* Written task *
Word for word, print each line of the listing below; pictures stay out.

* Source records *
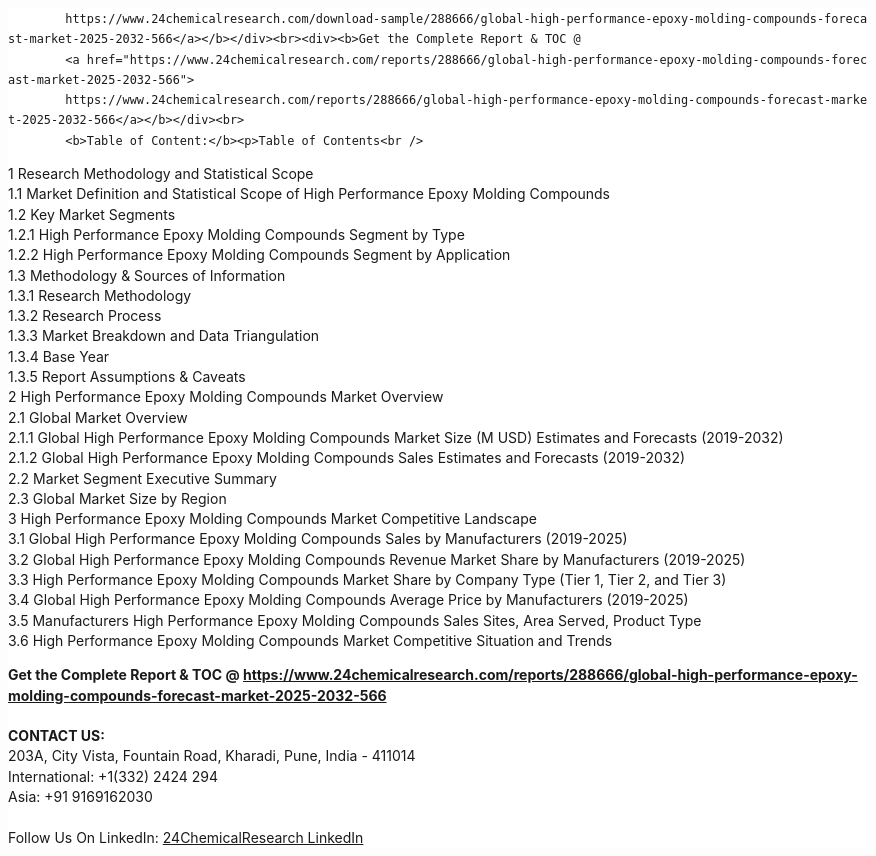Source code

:             https://www.24chemicalresearch.com/download-sample/288666/global-high-performance-epoxy-molding-compounds-forecast-market-2025-2032-566</a></b></div><br><div><b>Get the Complete Report & TOC @ 
            <a href="https://www.24chemicalresearch.com/reports/288666/global-high-performance-epoxy-molding-compounds-forecast-market-2025-2032-566">
            https://www.24chemicalresearch.com/reports/288666/global-high-performance-epoxy-molding-compounds-forecast-market-2025-2032-566</a></b></div><br>
            <b>Table of Content:</b><p>Table of Contents<br />
1 Research Methodology and Statistical Scope<br />
1.1 Market Definition and Statistical Scope of High Performance Epoxy Molding Compounds<br />
1.2 Key Market Segments<br />
1.2.1 High Performance Epoxy Molding Compounds Segment by Type<br />
1.2.2 High Performance Epoxy Molding Compounds Segment by Application<br />
1.3 Methodology & Sources of Information<br />
1.3.1 Research Methodology<br />
1.3.2 Research Process<br />
1.3.3 Market Breakdown and Data Triangulation<br />
1.3.4 Base Year<br />
1.3.5 Report Assumptions & Caveats<br />
2 High Performance Epoxy Molding Compounds Market Overview<br />
2.1 Global Market Overview<br />
2.1.1 Global High Performance Epoxy Molding Compounds Market Size (M USD) Estimates and Forecasts (2019-2032)<br />
2.1.2 Global High Performance Epoxy Molding Compounds Sales Estimates and Forecasts (2019-2032)<br />
2.2 Market Segment Executive Summary<br />
2.3 Global Market Size by Region<br />
3 High Performance Epoxy Molding Compounds Market Competitive Landscape<br />
3.1 Global High Performance Epoxy Molding Compounds Sales by Manufacturers (2019-2025)<br />
3.2 Global High Performance Epoxy Molding Compounds Revenue Market Share by Manufacturers (2019-2025)<br />
3.3 High Performance Epoxy Molding Compounds Market Share by Company Type (Tier 1, Tier 2, and Tier 3)<br />
3.4 Global High Performance Epoxy Molding Compounds Average Price by Manufacturers (2019-2025)<br />
3.5 Manufacturers High Performance Epoxy Molding Compounds Sales Sites, Area Served, Product Type<br />
3.6 High Performance Epoxy Molding Compounds Market Competitive Situation and Trends<br />
</p><div><b>Get the Complete Report & TOC @ 
            <a href="https://www.24chemicalresearch.com/reports/288666/global-high-performance-epoxy-molding-compounds-forecast-market-2025-2032-566">
            https://www.24chemicalresearch.com/reports/288666/global-high-performance-epoxy-molding-compounds-forecast-market-2025-2032-566</a></b></div><br><b>CONTACT US:</b><br>
            203A, City Vista, Fountain Road, Kharadi, Pune, India - 411014<br>
            International: +1(332) 2424 294<br>
            Asia: +91 9169162030 <br><br>
            Follow Us On LinkedIn: <a href="https://www.linkedin.com/company/24chemicalresearch/">24ChemicalResearch LinkedIn</a>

* Written response *
Source code

:             https://www.24chemicalresearch.com/download-sample/288666/global-high-performance-epoxy-molding-compounds-forecast-market-2025-2032-566</a></b></div><br><div><b>Get the Complete Report & TOC @ 
            <a href="https://www.24chemicalresearch.com/reports/288666/global-high-performance-epoxy-molding-compounds-forecast-market-2025-2032-566">
            https://www.24chemicalresearch.com/reports/288666/global-high-performance-epoxy-molding-compounds-forecast-market-2025-2032-566</a></b></div><br>
            <b>Table of Content:</b><p>Table of Contents<br />
1 Research Methodology and Statistical Scope<br />
1.1 Market Definition and Statistical Scope of High Performance Epoxy Molding Compounds<br />
1.2 Key Market Segments<br />
1.2.1 High Performance Epoxy Molding Compounds Segment by Type<br />
1.2.2 High Performance Epoxy Molding Compounds Segment by Application<br />
1.3 Methodology & Sources of Information<br />
1.3.1 Research Methodology<br />
1.3.2 Research Process<br />
1.3.3 Market Breakdown and Data Triangulation<br />
1.3.4 Base Year<br />
1.3.5 Report Assumptions & Caveats<br />
2 High Performance Epoxy Molding Compounds Market Overview<br />
2.1 Global Market Overview<br />
2.1.1 Global High Performance Epoxy Molding Compounds Market Size (M USD) Estimates and Forecasts (2019-2032)<br />
2.1.2 Global High Performance Epoxy Molding Compounds Sales Estimates and Forecasts (2019-2032)<br />
2.2 Market Segment Executive Summary<br />
2.3 Global Market Size by Region<br />
3 High Performance Epoxy Molding Compounds Market Competitive Landscape<br />
3.1 Global High Performance Epoxy Molding Compounds Sales by Manufacturers (2019-2025)<br />
3.2 Global High Performance Epoxy Molding Compounds Revenue Market Share by Manufacturers (2019-2025)<br />
3.3 High Performance Epoxy Molding Compounds Market Share by Company Type (Tier 1, Tier 2, and Tier 3)<br />
3.4 Global High Performance Epoxy Molding Compounds Average Price by Manufacturers (2019-2025)<br />
3.5 Manufacturers High Performance Epoxy Molding Compounds Sales Sites, Area Served, Product Type<br />
3.6 High Performance Epoxy Molding Compounds Market Competitive Situation and Trends<br />
</p><div><b>Get the Complete Report & TOC @ 
            <a href="https://www.24chemicalresearch.com/reports/288666/global-high-performance-epoxy-molding-compounds-forecast-market-2025-2032-566">
            https://www.24chemicalresearch.com/reports/288666/global-high-performance-epoxy-molding-compounds-forecast-market-2025-2032-566</a></b></div><br><b>CONTACT US:</b><br>
            203A, City Vista, Fountain Road, Kharadi, Pune, India - 411014<br>
            International: +1(332) 2424 294<br>
            Asia: +91 9169162030 <br><br>
            Follow Us On LinkedIn: <a href="https://www.linkedin.com/company/24chemicalresearch/">24ChemicalResearch LinkedIn</a>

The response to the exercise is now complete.